Chargeable gains on disposals can be deferred indefinitely if the amounts realised are reinvested in new share issues from qualifying companies under the Enterprise Investment Scheme.

Tax payable

The net chargeable gain for the year is added to your income and is taxed at 10% if any falls within the personal allowance or the 10% band, at 20% for any within the basic rate band (not 22% as for income) and 40% thereafter. CGT liability cannot be set against personal allowances.

Annual planning

This is mainly a matter of ensuring you make use of your annual tax free allowance.

You should keep a running record of your sales during each financial year (starting 6 April), with a note of the gain or loss, after adjusting for indexation and taper relief.
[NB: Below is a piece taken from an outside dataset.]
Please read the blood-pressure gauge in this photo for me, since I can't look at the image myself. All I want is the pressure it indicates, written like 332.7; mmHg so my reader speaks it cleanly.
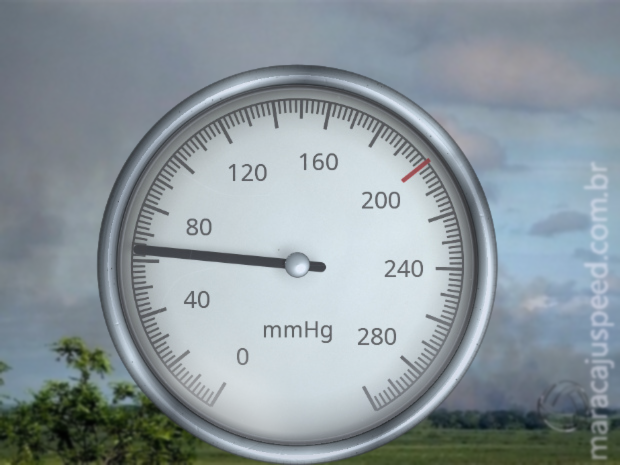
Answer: 64; mmHg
Check on the cumulative position at the beginning of March. If you have a substantial amount of your annual allowance still available, then take a look at the unrealised gains in your portfolio.

Bed and breakfasting

Before 17 March 1998, any unused annual allowance could be applied to unrealised gains before the end of the tax year by selling the shares one day and buying them back the next. This has been stopped by introducing a minimum 30 day interval between selling and buying back, otherwise the two transactions will be ignored for CGT purposes.

It is of course possible to take the risk of being out of the market for 30 days.

Other alternatives are:


If you have not used all your current year's ISA allowance or have uninvested amounts in a PEP, then you can 'bed and ISA' or 'bed and PEP', that is buy back into an ISA or PEP.
If you are married you can sell and your spouse buy back (or vice versa).
You can buy a similar share (e.g. BP for Shell) or your best choice of new investment.

In all these alternatives the sale and buy back can be done simultaneously, so there is no risk of adverse price movement overnight.

The disadvantage is that costs of both selling and buying (including stamp duty) are incurred, although some stockbrokers will forgo some or all of their commission on the second transaction. Also you lose the difference between the buying and selling prices.